Illumina - Chemistry X
At JPM Illumina presented “Chemistry X” which they suggested will result in 2x longer reads. Kevin, over at OmicsOmics has some interesting thoughts on this, and its utility.
Unlike Infinity, these are real actual longer reads, rather than synthetic ones.
2x longer reads would suggest 500 to 600bp single end reads (Miseq 300bp, Novaseq 250bp).
Before I speculate on Chemistry X, let’s review the issues that prevent Illumina’s current chemistry from extending beyond 300bp. There are two main issues here, phasing and bleaching.
Phasing
Phasing is better described elsewhere, but essentially is the tendency for strands to get out of sync. Either a strand fails to incorporate a nucleotide, or it incorporates multiple nucleotides. This results in a smeared signal where you see signal bleeding through to adjacent cycles. The Illumina primary data analysis pipeline contains corrections for phasing artifacts. However as phasing builds up the performance of these corrections goes down, limiting overall read length.
Better incorporation efficiency, and improved blocking efficiency would decrease phasing errors and help increase read length.
Bleaching
Here I’m using bleaching to refer to “loss of signal”. This can be through a number of mechanisms, but most commonly this would be due to photo-damage. This is where illumination causes damage, resulting in a loss of signal.
For example, photo-damage could occur in the strand under synthesis, resulting no further signal from that strand and an overall decrease in signal. Bleaching has a knock on effect on phasing corrections, as if you have less signal, you can’t estimate and correct for phasing as well.

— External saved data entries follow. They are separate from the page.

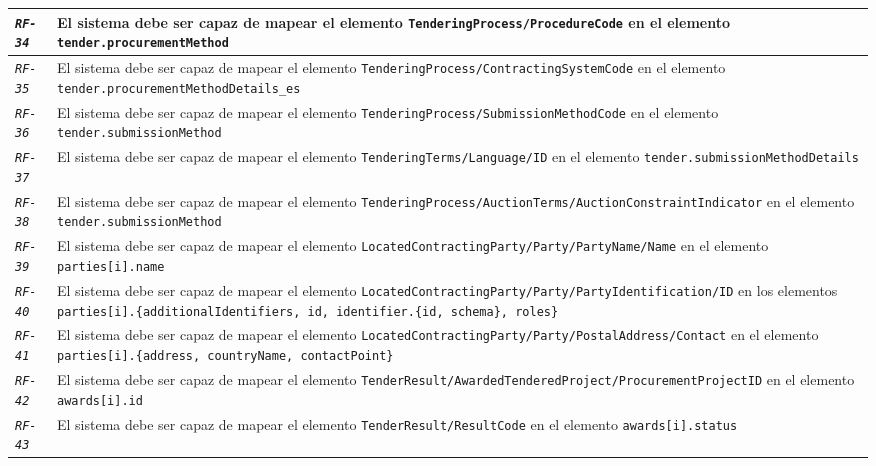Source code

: \begin{longtable}{|| M{3cm} | M{12cm} ||}
                \hline
                    \texttt{\textit{RF-34}} & El sistema debe ser capaz de mapear el elemento \texttt{TenderingProcess/ProcedureCode} en el elemento \texttt{tender.procurementMethod} \\
                \hline
                    \texttt{\textit{RF-35}} & El sistema debe ser capaz de mapear el elemento \texttt{TenderingProcess/ContractingSystemCode} en el elemento \texttt{tender.procurementMethodDetails\_es} \\
                \hline
                    \texttt{\textit{RF-36}} & El sistema debe ser capaz de mapear el elemento \texttt{TenderingProcess/SubmissionMethodCode} en el elemento \texttt{tender.submissionMethod} \\
                \hline
                    \texttt{\textit{RF-37}} & El sistema debe ser capaz de mapear el elemento \texttt{TenderingTerms/Language/ID} en el elemento \texttt{tender.submissionMethodDetails} \\
                \hline
                    \texttt{\textit{RF-38}} & El sistema debe ser capaz de mapear el elemento \texttt{TenderingProcess/AuctionTerms/AuctionConstraintIndicator} en el elemento \texttt{tender.submissionMethod} \\
                \hline
                    \texttt{\textit{RF-39}} & El sistema debe ser capaz de mapear el elemento \texttt{LocatedContractingParty/Party/PartyName/Name} en el elemento \texttt{parties[i].name} \\
                \hline
                    \texttt{\textit{RF-40}} & El sistema debe ser capaz de mapear el elemento \texttt{LocatedContractingParty/Party/PartyIdentification/ID} en los elementos \texttt{parties[i].\{additionalIdentifiers, id, identifier.\{id, schema\}, roles\}} \\
                \hline
                    \texttt{\textit{RF-41}} & El sistema debe ser capaz de mapear el elemento \texttt{LocatedContractingParty/Party/PostalAddress/Contact} en el elemento \texttt{parties[i].\{address, countryName, contactPoint\}} \\
                \hline
                    \texttt{\textit{RF-42}} & El sistema debe ser capaz de mapear el elemento \texttt{TenderResult/AwardedTenderedProject/ProcurementProjectID} en el elemento \texttt{awards[i].id} \\
                \hline
                    \texttt{\textit{RF-43}} & El sistema debe ser capaz de mapear el elemento \texttt{TenderResult/ResultCode} en el elemento \texttt{awards[i].status} \\

\end{longtable}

If we look at the intensity (signal) drop across cycle on Illumina runs you’ll generally see a significant drop in intensity across cycle, for example in this plot from an older Miseq run:
Both phasing and bleaching get “reset” with the second read, but limit your single read, read length.
Chemistry X
Illumina said Chemistry X is composed of new nucleotides and a new polymerase. Illumina are always patenting new polymerases so I tend to discount this. However new nucleotides are interesting, particularly as the foundational Solexa nucleotide IP is expiring this year. New nucleotide IP would help give Illumina an edge over other players looking to build on this expired IP.
After this announcement a reader kindly pointed me toward this recent Illumina patent. This may, or may not, be related to Chemistry X. But it seems worth quickly reviewing some of the results shown.

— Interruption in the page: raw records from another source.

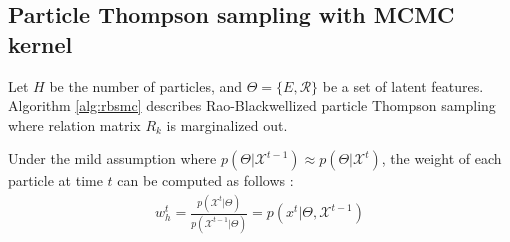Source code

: \documentclass{article}
\begin{document}
\subsection{Particle Thompson sampling with MCMC kernel}
Let $H$ be the number of particles, and $\Theta= \{E, \mathcal{R}\}$ be a set of latent features.
Algorithm \ref{alg:rbsmc} describes Rao-Blackwellized particle Thompson sampling where relation matrix $R_k$ is marginalized out.

Under the mild assumption where $p(\Theta | \mathcal{X}^{t-1}) \approx p(\Theta | \mathcal{X}^{t})$, the weight of each particle at time $t$ can be computed as follows \cite{del2006sequential,chopin2002sequential}:
\begin{align}
w_{h}^{t} = \frac{p(\mathcal{X}^{t} | \Theta)}{p(\mathcal{X}^{t-1} | \Theta)} = p(x^{t} | \Theta, \mathcal{X}^{t-1})
\end{align}


%

%
%
%
\end{document}

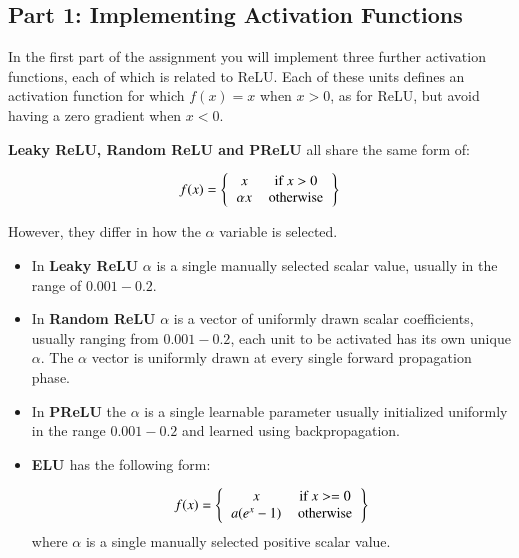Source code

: \documentclass[11pt,]{article}
\begin{document}
\subsection{Part 1: Implementing Activation Functions}\label{sec:activation-functions}
In the first part of the assignment you will implement three further activation functions, each of which is related to ReLU. Each of these units defines an activation function for which $f(x)=x$ when $x>0$, as for ReLU, but avoid having a zero gradient when $x<0$.

\textbf{Leaky ReLU, Random ReLU and PReLU} all share the same form of:

\begin{equation} \label{eq: lrelu}
f(x) = \left \{
\begin{tabular}{cc}
$x$ & if $x>0$  \\
$\alpha x$ & otherwise
\end{tabular}
\right \}
\end{equation}

However, they differ in how the $\alpha$ variable is selected. 
\begin{itemize}
    \item In \textbf{Leaky ReLU} $\alpha$ is a single manually selected scalar value, usually in the range of $0.001 - 0.2$. 
    \item In \textbf{Random ReLU} $\alpha$ is a vector of uniformly drawn scalar coefficients, usually ranging from $0.001 - 0.2$, each unit to be activated has its own unique $\alpha$. The $\alpha$ vector is uniformly drawn at every single forward propagation phase. 
    \item In \textbf{PReLU} the $\alpha$ is a single learnable parameter usually initialized uniformly in the range $0.001 - 0.2$ and learned using backpropagation.
    \item \textbf{ELU \cite{clevert2015fast}} has the following form:
    
    \begin{equation} \label{eq: elu}f(x) = \left \{
    \begin{tabular}{cc}
    $x$ & if $x>=0$  \\
    $a(e^x - 1)$ & otherwise
    \end{tabular}
    \right \}
    \end{equation} where $\alpha$ is a single manually selected positive scalar value.
\end{itemize}
\end{document}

The patent states that “the 3’-OH blocking groups described herein may also achieve low pre-phasing, lower signal decay for improved data quality, which enables longer reads”.
Looking at the graphs, the new (AOM) nucleotides in general show similar phasing and prephasing to those currently used:
However while phasing looks similar or worse, error rates (ER above) are reduced. How can this be? I suspect it’s down to the improved stability these nucleotides are showing. And a plot of intensity across cycle shows essentially “no signal decay”:
As mentioned above, with more signal we can better estimate and correct for phasing artifacts. So it could be that this improved stability helps enable longer read lengths.
But even with prefect stability, if these nucleotides don’t show improved phasing characteristics I suspect this will become the limiting factor.
A hand wavy way of thinking about this might be as follows. Currently we have 50% signal drop, and ~50% of molecules “out of phase” at the end of a read. With the new chemistry we have no signal drop, but the same phasing issues. We can therefore deal with roughly twice as much phasing before our corrections break down. Roughly doubling read length.
This kind of makes sense to me. But certainly suggests that to push beyond 600bp (while maintaining data quality) Illumina will need to further address phasing issues.